* **SOURCE EXTRACT**:
──────

Gigabyte GeForce GTX 960 2GB ITX Graphics Card Review
Rikki Wright / 6 years ago
Introduction and A Closer Look
The GeForce GTX 960 has been with us for a few months now, it has established itself as the ‘go-to’ graphics card for under $200. With the amount of power graphical power it produces at this price point, it has really been taken on by the mid-range enthusiast market and as such, NVIDIA allowed manufacturers to release an ITX version, much like the NVIDIA GTX 970 before it. This new form factor is set to take the Small Form Factor (SFF) a light. Well under the typical MSRP of the rest of the GTX 960 range, the ITX models. The push for the GTX 960 was to move stagnant gamers from their aging technology. The data was collected from a Steam survey; results showing the typical powered graphics card around a GTX 660 or lower.
Today we have Gigabyte’s offering into the ITX GTX 960 market, the Gigabyte Geforce GTX 960 2GB ‘ITX Edition’ OC; that’s a bit of a mouthful, so for the rest of the article, I will refer to it as GTX 960 ITX. The reason for the ‘ITX’ label is the entire length of the card is only 17cm, which is the length of an ITX motherboard. The card features all of the typical GTX 900 series features, but due to the decreased size, the flex display has been removed due to fewer output ports. Performance wise, it has two overclocked settings; OC and Gamer. The gamer has the highest overclock at around 8% over stock, but leaves the memory clock at the standard 7010MHz. It features the same 120W TDP and 128 Bit bus interface as the standard GTX 960, so let’s see if the increased clock speeds is enough to prove this ITX size card has what it takes to compete.
The packaging follows the same design as the other Gigabyte VGA boxes, plain and simple with just the key features.
Inside the box, we find a Molex to PCIe 6 pin cable, manual and driver disk.
The card is very plain, a very similar design to the GTX 970 ITX Edition. It features the newly implemented Windforce 92mm fan with increased air flow and silence.
Along the bottom of the card is nothing interesting; the PCIe interface and the side of the cooling shroud.
At the end of the card, we see the heatsink sticking out with open-ended fins for the hot air to be expelled.
Looking down onto the top of the card, still a very boring looking card, but you do get a look at those massive copper cooling pipes.
To keep the cost down, Gigabyte didn’t incorporate a backplate on this graphics card.
The outputs offered is very wide for a card this size, 1x HDMI, 2x DVI and 1x DisplayPort. This means there aren’t enough ports to carry out FlexDisplay.

──────

[Stored data entries]
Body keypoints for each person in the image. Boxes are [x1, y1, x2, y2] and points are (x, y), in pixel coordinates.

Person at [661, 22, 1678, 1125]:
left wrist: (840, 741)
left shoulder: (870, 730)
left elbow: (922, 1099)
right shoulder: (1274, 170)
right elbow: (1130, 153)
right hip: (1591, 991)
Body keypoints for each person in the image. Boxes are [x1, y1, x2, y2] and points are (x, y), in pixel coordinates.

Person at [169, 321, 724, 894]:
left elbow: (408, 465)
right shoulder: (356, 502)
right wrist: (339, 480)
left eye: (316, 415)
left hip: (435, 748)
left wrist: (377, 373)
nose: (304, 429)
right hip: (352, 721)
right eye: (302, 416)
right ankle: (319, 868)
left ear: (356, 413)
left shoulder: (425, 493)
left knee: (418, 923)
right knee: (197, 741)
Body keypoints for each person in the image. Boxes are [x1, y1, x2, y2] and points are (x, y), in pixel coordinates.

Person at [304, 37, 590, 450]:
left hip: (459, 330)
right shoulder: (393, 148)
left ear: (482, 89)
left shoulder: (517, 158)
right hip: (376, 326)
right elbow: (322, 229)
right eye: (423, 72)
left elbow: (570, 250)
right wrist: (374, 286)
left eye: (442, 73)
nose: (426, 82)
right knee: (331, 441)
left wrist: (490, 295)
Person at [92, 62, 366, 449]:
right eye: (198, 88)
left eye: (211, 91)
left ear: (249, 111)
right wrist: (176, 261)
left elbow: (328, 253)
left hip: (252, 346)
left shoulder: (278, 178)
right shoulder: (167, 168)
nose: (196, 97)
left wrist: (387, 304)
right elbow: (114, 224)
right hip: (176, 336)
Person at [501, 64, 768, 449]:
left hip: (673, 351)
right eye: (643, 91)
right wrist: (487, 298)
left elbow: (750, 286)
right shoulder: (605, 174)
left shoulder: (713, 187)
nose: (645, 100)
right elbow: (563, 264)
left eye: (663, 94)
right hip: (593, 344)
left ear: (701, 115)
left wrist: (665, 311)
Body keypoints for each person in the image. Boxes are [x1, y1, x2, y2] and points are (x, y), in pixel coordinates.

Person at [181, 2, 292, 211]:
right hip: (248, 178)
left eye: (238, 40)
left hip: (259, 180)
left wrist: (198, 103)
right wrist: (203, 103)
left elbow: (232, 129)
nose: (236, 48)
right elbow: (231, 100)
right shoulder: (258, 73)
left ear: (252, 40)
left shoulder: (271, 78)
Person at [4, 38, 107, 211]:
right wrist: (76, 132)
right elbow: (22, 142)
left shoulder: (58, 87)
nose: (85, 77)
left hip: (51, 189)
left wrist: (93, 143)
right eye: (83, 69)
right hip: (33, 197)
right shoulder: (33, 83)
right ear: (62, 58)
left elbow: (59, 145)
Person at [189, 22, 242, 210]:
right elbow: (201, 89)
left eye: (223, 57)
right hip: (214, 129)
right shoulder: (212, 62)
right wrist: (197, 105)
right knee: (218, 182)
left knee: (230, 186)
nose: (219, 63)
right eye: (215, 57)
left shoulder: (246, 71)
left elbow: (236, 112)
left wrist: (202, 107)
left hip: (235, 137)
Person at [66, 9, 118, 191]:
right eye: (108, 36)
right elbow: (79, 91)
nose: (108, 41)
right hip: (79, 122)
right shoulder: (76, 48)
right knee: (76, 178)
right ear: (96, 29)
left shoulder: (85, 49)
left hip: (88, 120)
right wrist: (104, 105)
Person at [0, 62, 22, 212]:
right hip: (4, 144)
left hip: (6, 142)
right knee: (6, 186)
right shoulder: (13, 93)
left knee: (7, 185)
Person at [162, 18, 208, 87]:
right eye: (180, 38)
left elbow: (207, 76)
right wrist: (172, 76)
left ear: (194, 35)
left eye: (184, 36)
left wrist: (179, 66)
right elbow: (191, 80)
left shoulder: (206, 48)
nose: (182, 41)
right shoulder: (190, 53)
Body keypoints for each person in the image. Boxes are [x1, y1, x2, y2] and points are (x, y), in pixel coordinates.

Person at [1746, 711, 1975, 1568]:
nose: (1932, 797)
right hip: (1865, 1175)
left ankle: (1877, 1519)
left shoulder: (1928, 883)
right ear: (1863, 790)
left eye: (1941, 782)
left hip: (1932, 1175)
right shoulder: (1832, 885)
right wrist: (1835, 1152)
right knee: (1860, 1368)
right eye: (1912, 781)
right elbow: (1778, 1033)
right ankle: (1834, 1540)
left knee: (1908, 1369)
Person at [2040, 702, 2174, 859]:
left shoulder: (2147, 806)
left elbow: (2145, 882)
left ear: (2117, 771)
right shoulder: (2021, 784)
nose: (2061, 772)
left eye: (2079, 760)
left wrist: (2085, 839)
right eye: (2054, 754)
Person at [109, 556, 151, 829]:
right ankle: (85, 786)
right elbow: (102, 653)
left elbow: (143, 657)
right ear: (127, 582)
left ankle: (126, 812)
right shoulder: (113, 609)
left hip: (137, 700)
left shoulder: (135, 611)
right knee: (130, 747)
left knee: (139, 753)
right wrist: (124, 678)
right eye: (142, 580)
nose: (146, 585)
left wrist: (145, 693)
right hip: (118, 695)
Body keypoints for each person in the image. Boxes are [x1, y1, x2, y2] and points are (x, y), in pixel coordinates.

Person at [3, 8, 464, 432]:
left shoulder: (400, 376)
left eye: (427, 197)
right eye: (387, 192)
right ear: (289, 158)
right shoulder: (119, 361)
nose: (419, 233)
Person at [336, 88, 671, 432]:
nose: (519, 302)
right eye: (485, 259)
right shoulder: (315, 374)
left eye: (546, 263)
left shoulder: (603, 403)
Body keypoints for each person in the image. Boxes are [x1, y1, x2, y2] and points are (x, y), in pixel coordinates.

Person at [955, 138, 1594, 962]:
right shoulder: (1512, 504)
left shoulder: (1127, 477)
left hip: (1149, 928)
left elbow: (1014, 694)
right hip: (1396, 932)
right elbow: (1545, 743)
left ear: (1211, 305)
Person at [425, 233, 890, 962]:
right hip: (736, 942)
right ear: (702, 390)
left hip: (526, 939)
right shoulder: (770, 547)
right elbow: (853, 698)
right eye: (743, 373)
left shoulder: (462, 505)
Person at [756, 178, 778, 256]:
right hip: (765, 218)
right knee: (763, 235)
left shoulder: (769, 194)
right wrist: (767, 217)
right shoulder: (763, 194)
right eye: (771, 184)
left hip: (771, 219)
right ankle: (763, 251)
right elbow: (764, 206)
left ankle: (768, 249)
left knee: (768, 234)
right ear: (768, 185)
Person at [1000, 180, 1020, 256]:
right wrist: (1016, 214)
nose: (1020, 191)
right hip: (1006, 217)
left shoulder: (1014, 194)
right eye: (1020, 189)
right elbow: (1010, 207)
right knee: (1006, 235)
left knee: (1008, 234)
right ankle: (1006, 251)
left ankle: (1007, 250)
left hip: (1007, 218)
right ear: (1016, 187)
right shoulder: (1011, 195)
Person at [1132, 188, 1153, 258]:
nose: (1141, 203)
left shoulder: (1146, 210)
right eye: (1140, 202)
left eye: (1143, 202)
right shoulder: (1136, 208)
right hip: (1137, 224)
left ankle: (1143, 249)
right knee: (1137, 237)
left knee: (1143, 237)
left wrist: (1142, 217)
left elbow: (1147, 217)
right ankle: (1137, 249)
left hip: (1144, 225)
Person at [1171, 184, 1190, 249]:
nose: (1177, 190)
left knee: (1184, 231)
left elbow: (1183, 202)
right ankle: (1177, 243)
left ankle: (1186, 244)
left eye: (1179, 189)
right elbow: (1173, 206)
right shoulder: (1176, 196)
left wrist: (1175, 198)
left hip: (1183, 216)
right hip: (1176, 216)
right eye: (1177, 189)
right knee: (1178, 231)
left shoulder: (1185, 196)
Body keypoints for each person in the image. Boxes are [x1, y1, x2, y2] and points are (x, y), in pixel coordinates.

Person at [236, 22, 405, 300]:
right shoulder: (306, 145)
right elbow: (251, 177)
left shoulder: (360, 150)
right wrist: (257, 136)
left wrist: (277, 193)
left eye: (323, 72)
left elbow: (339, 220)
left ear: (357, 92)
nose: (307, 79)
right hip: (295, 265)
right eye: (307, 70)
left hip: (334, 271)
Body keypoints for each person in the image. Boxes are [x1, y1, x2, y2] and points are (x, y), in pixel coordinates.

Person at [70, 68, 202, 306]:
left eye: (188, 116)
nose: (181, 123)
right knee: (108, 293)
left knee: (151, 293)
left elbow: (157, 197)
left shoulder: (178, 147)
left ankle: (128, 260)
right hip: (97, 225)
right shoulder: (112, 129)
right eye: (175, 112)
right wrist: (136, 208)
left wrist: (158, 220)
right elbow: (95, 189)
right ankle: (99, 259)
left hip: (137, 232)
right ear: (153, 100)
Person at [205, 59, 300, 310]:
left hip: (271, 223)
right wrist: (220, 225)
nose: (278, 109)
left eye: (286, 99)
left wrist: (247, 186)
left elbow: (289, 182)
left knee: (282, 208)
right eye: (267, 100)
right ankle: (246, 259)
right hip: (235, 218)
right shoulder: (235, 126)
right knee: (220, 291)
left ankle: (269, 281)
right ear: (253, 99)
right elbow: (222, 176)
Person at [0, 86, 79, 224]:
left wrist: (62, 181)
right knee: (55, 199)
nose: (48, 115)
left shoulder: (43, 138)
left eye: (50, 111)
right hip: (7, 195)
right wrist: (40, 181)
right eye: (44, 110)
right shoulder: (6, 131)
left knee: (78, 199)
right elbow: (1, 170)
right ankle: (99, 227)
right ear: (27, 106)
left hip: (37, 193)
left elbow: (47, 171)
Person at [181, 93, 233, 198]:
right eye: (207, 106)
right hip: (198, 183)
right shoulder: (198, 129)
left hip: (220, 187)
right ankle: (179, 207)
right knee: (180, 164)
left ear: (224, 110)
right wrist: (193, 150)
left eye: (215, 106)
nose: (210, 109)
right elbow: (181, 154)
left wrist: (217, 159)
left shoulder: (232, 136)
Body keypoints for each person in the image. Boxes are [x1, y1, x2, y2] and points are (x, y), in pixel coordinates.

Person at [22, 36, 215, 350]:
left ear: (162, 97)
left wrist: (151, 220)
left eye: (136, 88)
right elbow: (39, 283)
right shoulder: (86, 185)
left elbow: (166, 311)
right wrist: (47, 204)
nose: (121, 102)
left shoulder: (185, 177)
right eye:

──────

* **PROBLEMS TO SOLVE**:
a - Reproduce verbatim the stretch of the GTX 960 ITX review from "Inside the box, we" through "to be expelled.".
b - Answer these from the GTX 960 ITX review:
(i) How long is the entire card?
(ii) What items come inside the box?
(iii) What size is the Windforce fan on the card?
c - Render this sentence from the GTX 960 ITX review in Spanish: "To keep the cost down, Gigabyte didn’t incorporate a backplate on this graphics card."

* **SOLUTIONS TO THE EXERCISE**:
a -
Inside the box, we find a Molex to PCIe 6 pin cable, manual and driver disk.
The card is very plain, a very similar design to the GTX 970 ITX Edition. It features the newly implemented Windforce 92mm fan with increased air flow and silence.
Along the bottom of the card is nothing interesting; the PCIe interface and the side of the cooling shroud.
At the end of the card, we see the heatsink sticking out with open-ended fins for the hot air to be expelled.

b -
(i) 17cm
(ii) A Molex to PCIe 6 pin cable, a manual and a driver disk
(iii) 92mm

c - Para mantener bajo el costo, Gigabyte no incorporó una placa trasera en esta tarjeta gráfica.